There is no doubt that in the past many Israeli films – e.g., Sallah Shabati and “Burekas” films – ridiculed the Mizrahim, but watching the series Shnot Hashmonim (the 1980s) on Channel 13, which is produced by Mizrahim with mostly Mizrahi actors, isn’t less demeaning in my eyes.
And will all the participants in the current battle against violence against, and murder of, women demand that the 1971 film Queen of the Road, directed by Menahem Golan and starring Gila Almagor (who plays a Mizrahi prostitute who wishes to have a child and leave the profession), be removed, especially since Almagor was allegedly sexually harassed on the set, in the course of the filming of the scene in which the pregnant prostitute is raped by a bunch of Ashkenazim? Try to contextualize that situation.
Of course, Israel’s Arab population has every reason to complain about how Arabs are depicted in many Israeli films, or the fact that the Nakba narrative is totally denied and ignored, though I doubt whether anyone would consider removing such films or even try to contextualize them.

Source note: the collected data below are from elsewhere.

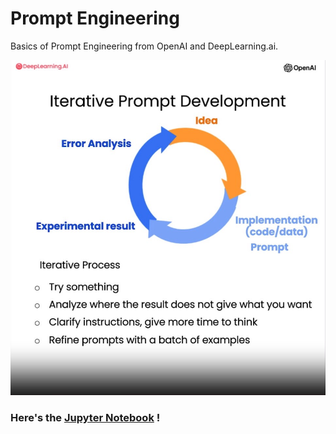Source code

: # __Prompt Engineering__
Basics of Prompt Engineering from OpenAI and DeepLearning.ai.

<div align="center">
  <img src="Screenshots/Iterative Prompt Engineering.jpg" alt="GNN">
</div>

### Here's the __[Jupyter Notebook](Prompt%20Engineering.ipynb)__ !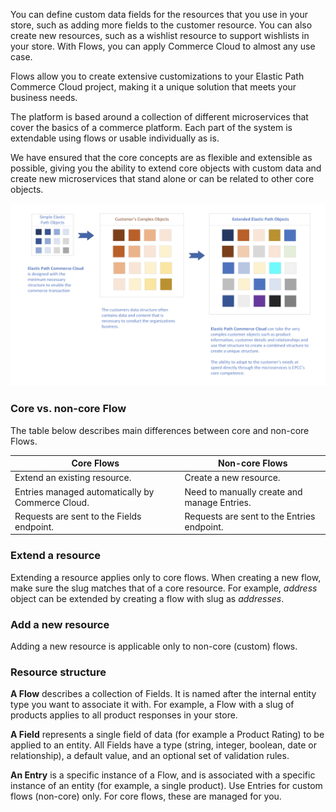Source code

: You can define custom data fields for the resources that you use in your store, such as adding more fields to the customer resource. You can also create new resources, such as a wishlist resource to support wishlists in your store. With Flows, you can apply Commerce Cloud to almost any use case.

Flows allow you to create extensive customizations to your Elastic Path Commerce Cloud project, making it a unique solution that meets your business needs.

The platform is based around a collection of different microservices that cover the basics of a commerce platform. Each part of the system is extendable using flows or usable individually as is.

We have ensured that the core concepts are as flexible and extensible as possible, giving you the ability to extend core objects with custom data and create new microservices that stand alone or can be related to other core objects.

![When to use a flow](./assets/flows.png)

### Core vs. non-core Flow

The table below describes main differences between core and non-core Flows.

|Core Flows|	Non-core Flows|
|------------|-----------------|
|Extend an existing resource.|	Create a new resource.|
|Entries managed automatically by Commerce Cloud.|	Need to manually create and manage Entries.|
|Requests are sent to the Fields endpoint.|	Requests are sent to the Entries endpoint.|


### Extend a resource

Extending a resource applies only to core flows. When creating a new flow, make sure the slug matches that of a core resource. For example, *address* object can be extended by creating a flow with slug as *addresses*.

### Add a new resource

Adding a new resource is applicable only to non-core (custom) flows.

### Resource structure

**A Flow** describes a collection of Fields. It is named after the internal entity type you want to associate it with. For example, a Flow with a slug of products applies to all product responses in your store.

**A Field** represents a single field of data (for example a Product Rating) to be applied to an entity. All Fields have a type (string, integer, boolean, date or relationship), a default value, and an optional set of validation rules.

**An Entry** is a specific instance of a Flow, and is associated with a specific instance of an entity (for example, a single product). Use Entries for custom flows (non-core) only. For core flows, these are managed for you.






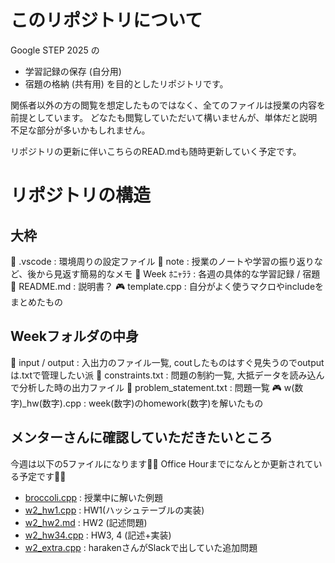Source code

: # このリポジトリについて
Google STEP 2025 の
- 学習記録の保存 (自分用)
- 宿題の格納 (共有用)
を目的としたリポジトリです。
 
関係者以外の方の閲覧を想定したものではなく、全てのファイルは授業の内容を前提としています。
どなたも閲覧していただいて構いませんが、単体だと説明不足な部分が多いかもしれません。
 
リポジトリの更新に伴いこちらのREAD.mdも随時更新していく予定です。
 
 
# リポジトリの構造
## 大枠
📂 .vscode : 環境周りの設定ファイル
📂 note : 授業のノートや学習の振り返りなど、後から見返す簡易的なメモ
📂 Week ﾎﾆｬﾗﾗ : 各週の具体的な学習記録 / 宿題
📕 README.md : 説明書？
🎮 template.cpp : 自分がよく使うマクロやincludeをまとめたもの
 
## Weekフォルダの中身
📂 input / output : 入出力のファイル一覧, coutしたものはすぐ見失うのでoutputは.txtで管理したい派
📄 constraints.txt : 問題の制約一覧, 大抵データを読み込んで分析した時の出力ファイル
📄 problem_statement.txt : 問題一覧
🎮 w(数字)_hw(数字).cpp : week(数字)のhomework(数字)を解いたもの
 
## メンターさんに確認していただきたいところ
今週は以下の5ファイルになります🙇‍♀️ Office Hourまでになんとか更新されている予定です🙇‍♀️
- [broccoli.cpp](https://github.com/ponzudomo/google-step/blob/main/Week2/broccoli.cpp) : 授業中に解いた例題
- [w2_hw1.cpp](https://github.com/ponzudomo/google-step/blob/main/Week2/w2_hw1.cpp) : HW1(ハッシュテーブルの実装)
- [w2_hw2.md](https://github.com/ponzudomo/google-step/blob/main/Week2/w2_hw2.md) : HW2 (記述問題)
- [w2_hw34.cpp](https://github.com/ponzudomo/google-step/blob/main/Week2/w2_hw34.cpp) : HW3, 4 (記述+実装)
- [w2_extra.cpp](https://github.com/ponzudomo/google-step/blob/main/Week2/w2_extra.cpp) : harakenさんがSlackで出していた追加問題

The opposite occurred in the case of Israeli-Arab film director and actor Mohammed Bakri’s Jenin, Jenin, produced as a documentary in 2002, which depicted Israeli soldiers in a skirmish that took place in the Jenin refugee camp during Operation Defensive Shield in April 2002, in which there were numerous Palestinian and Israeli fatalities. According to Palestinians who were interviewed by Bakri, soldiers committed war crimes. The film was banned in Israel for commercial screening, and it is not clear where the original version in Arabic can be viewed (there is an English version, which was edited by Bakri and does not include some of the more problematic scenes).
Bakri has been sued twice by Israeli military personnel for defamation and torts. In the first case, the claim was dismissed because the plaintiffs were not seen personally in the film, though the judge remarked that the film did in fact slander Israeli soldiers in general, and that Bakri had not backed up his charges with reports from human rights groups, which had monitored what had happened in the camp. In the second case, the plaintiff, who submitted his claim in 2016, is an officer whose face can be seen in the film for several seconds as an old Palestinian is heard complaining that his money had been stolen by Israeli soldiers. The officer claimed that the insinuation was that he had something to do with the alleged theft. This case is still in court.
But to return to the case of Gone with the Wind. I think that what disturbs me most is the ease with which part of a nation’s authentic cultural heritage – with all its grandeurs and faults – can be tampered with. And as Joy Behar, an American comedian, television host, actress, and writer asked and answered: “Will canceling Gone with the Wind actually solve racism? I don’t think so.”